=== Section Start ===

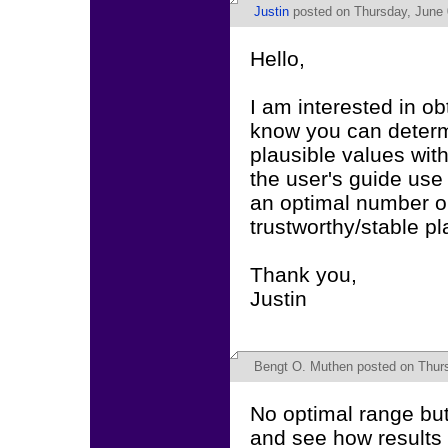
Justin
posted on Thursday, June 
Hello,
I am interested in ob
know you can determi
plausible values w
the user's guide use 
an optimal number or 
trustworthy/stable p
Thank you,
Justin
Bengt O. Muthen
posted on Thurs
No optimal range but 
and see how results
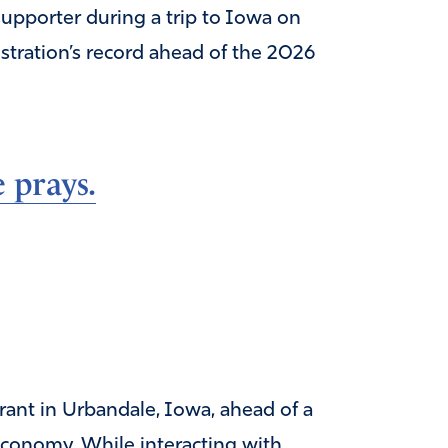
upporter during a trip to Iowa on
stration’s record ahead of the 2026
 prays.
ant in Urbandale, Iowa, ahead of a
economy. While interacting with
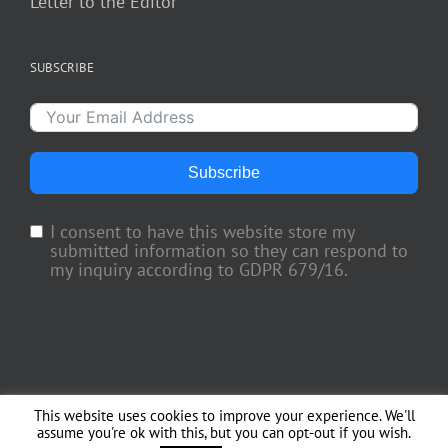
Letter to the Editor
SUBSCRIBE
Subscribe
I consent to have this website store my
submitted information so they can respond to
my inquiry according to GDPR 679/16.
This website uses cookies to improve your experience. We'll
Copyright 2018 TV Trade Media, Inc. | All Rights Reserved | Web Engineering
assume you're ok with this, but you can opt-out if you wish.
by
Officina del Web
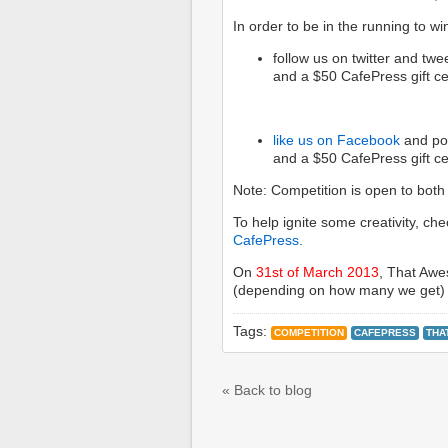
In order to be in the running to wi
follow us on twitter and tw
and a $50 CafePress gift cer
like us on Facebook
and pos
and a $50 CafePress gift cer
Note: Competition is open to both e
To help ignite some creativity, c
CafePress
.
On
31st of March 2013
, That Awes
(depending on how many we get) 
Tags:
COMPETITION
CAFEPRESS
THA
« Back to blog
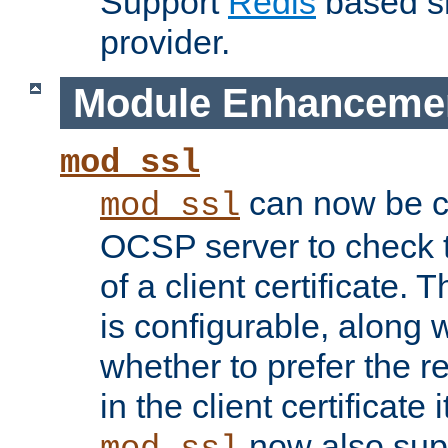
Support
Redis
based s
provider.
Module Enhanceme
mod_ssl
can now be c
mod_ssl
OCSP server to check t
of a client certificate.
is configurable, along 
whether to prefer the 
in the client certificate i
now also su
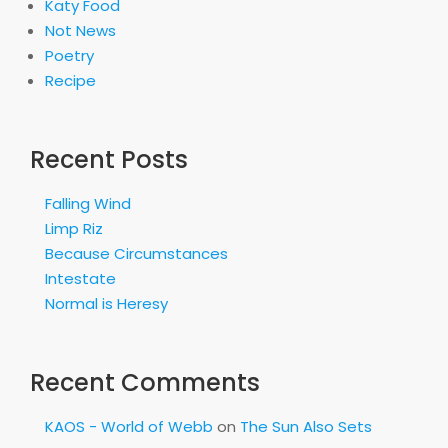
Katy Food
Not News
Poetry
Recipe
Recent Posts
Falling Wind
Limp Riz
Because Circumstances
Intestate
Normal is Heresy
Recent Comments
KAOS - World of Webb
on
The Sun Also Sets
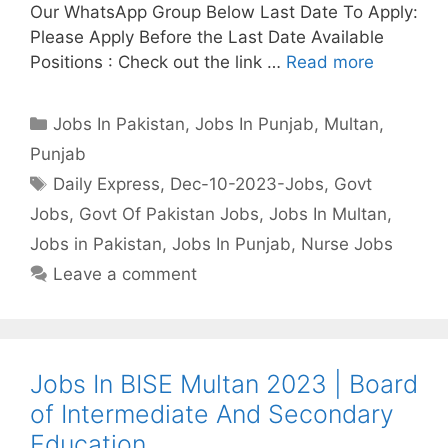
Our WhatsApp Group Below Last Date To Apply:
Please Apply Before the Last Date Available
Positions : Check out the link …
Read more
Categories
Jobs In Pakistan
,
Jobs In Punjab
,
Multan
,
Punjab
Tags
Daily Express
,
Dec-10-2023-Jobs
,
Govt
Jobs
,
Govt Of Pakistan Jobs
,
Jobs In Multan
,
Jobs in Pakistan
,
Jobs In Punjab
,
Nurse Jobs
Leave a comment
Jobs In BISE Multan 2023 | Board
of Intermediate And Secondary
Education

=== Section End ===

*WHAT THE EXERCISE ASKS*. Which lines of the material contain "Multan"? List them.

*SOLUTION TO THIS EXERCISE*.
Multan
Jobs In Multan
Jobs In BISE Multan 2023 | Board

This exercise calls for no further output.